START AVAILABLE DATA

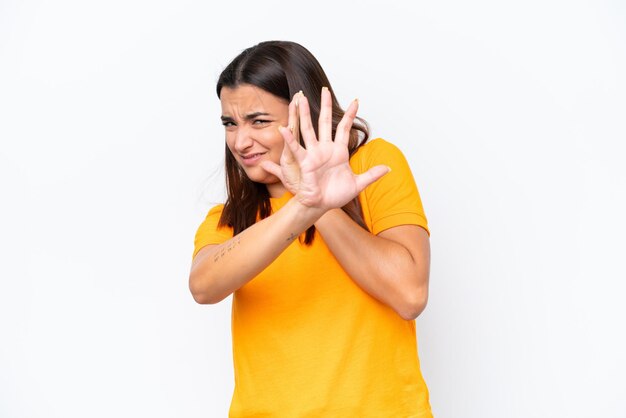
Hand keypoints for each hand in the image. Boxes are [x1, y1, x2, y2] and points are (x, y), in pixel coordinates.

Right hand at [260, 87, 389, 209]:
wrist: (322, 206)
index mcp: (339, 151)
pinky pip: (297, 149)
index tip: (356, 101)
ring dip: (305, 115)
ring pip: (309, 129)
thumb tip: (388, 168)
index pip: (344, 128)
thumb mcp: (358, 184)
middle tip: (324, 89)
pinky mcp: (305, 162)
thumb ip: (372, 174)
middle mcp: (325, 149)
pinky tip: (285, 128)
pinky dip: (290, 139)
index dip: (350, 114)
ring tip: (301, 99)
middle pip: (324, 122)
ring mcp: (314, 154)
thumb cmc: (336, 195)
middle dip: (325, 105)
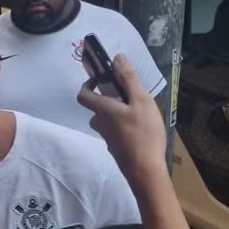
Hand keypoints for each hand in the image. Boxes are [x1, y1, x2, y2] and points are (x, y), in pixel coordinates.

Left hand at [77, 54, 167, 192]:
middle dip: (108, 100)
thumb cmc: (144, 133)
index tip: (100, 79)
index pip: (83, 95)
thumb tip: (116, 57)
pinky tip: (142, 130)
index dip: (87, 85)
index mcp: (103, 110)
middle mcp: (101, 125)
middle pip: (96, 110)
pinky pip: (116, 134)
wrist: (145, 170)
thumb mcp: (140, 100)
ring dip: (117, 115)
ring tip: (138, 112)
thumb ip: (128, 79)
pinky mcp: (117, 150)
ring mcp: (108, 140)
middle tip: (128, 96)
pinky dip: (124, 129)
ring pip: (107, 123)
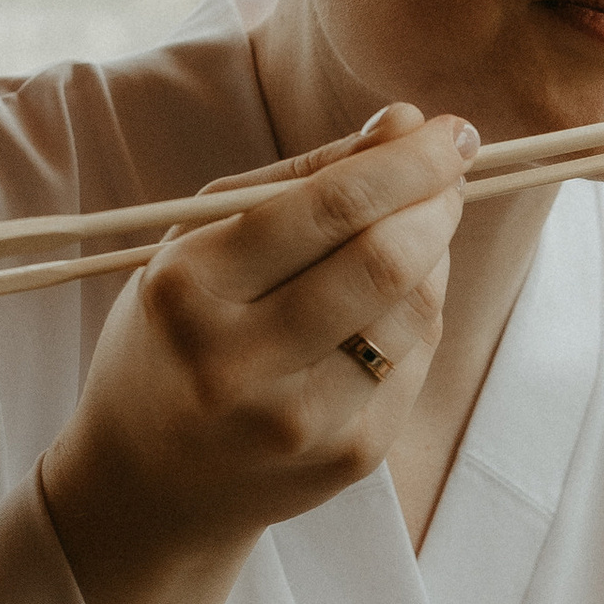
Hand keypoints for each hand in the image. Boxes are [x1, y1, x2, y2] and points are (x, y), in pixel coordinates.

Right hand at [37, 103, 470, 603]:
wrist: (151, 482)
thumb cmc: (179, 334)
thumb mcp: (204, 242)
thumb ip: (301, 177)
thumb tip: (406, 121)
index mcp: (190, 287)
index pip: (327, 207)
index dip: (405, 163)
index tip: (448, 131)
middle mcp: (240, 361)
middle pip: (384, 262)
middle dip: (437, 203)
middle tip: (452, 172)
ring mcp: (299, 419)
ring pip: (414, 313)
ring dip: (433, 256)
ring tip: (415, 233)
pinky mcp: (347, 457)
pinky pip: (416, 361)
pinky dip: (419, 316)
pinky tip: (392, 304)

END AVAILABLE DATA

ACTIVITY >> In the entries above, find the line containing "pinky tip: (285, 128)" and the line containing "index mcp: (103, 110)", then copy both and every line between them exactly, without any picture.

WRITTEN ANSWER >>
pinky tip: (285, 128)
pinky dip: (290, 139)
index dip: (350, 114)
ring tip: (301, 99)
middle pip: (324, 122)
ring mcp: (314, 154)
thumb cmc: (336, 195)
middle dip: (325, 105)
Hand keypoints for each hand in the image. Boxes are [x1, y1, x2, y2] and points are (x, y), in pixel coordinates.

Left hand at [77, 54, 167, 192]:
middle dip: (108, 100)
thumb cmc: (144, 133)
index tip: (100, 79)
index pip: (83, 95)
thumb tip: (116, 57)
pinky tip: (142, 130)
index dip: (87, 85)
index mcp: (103, 110)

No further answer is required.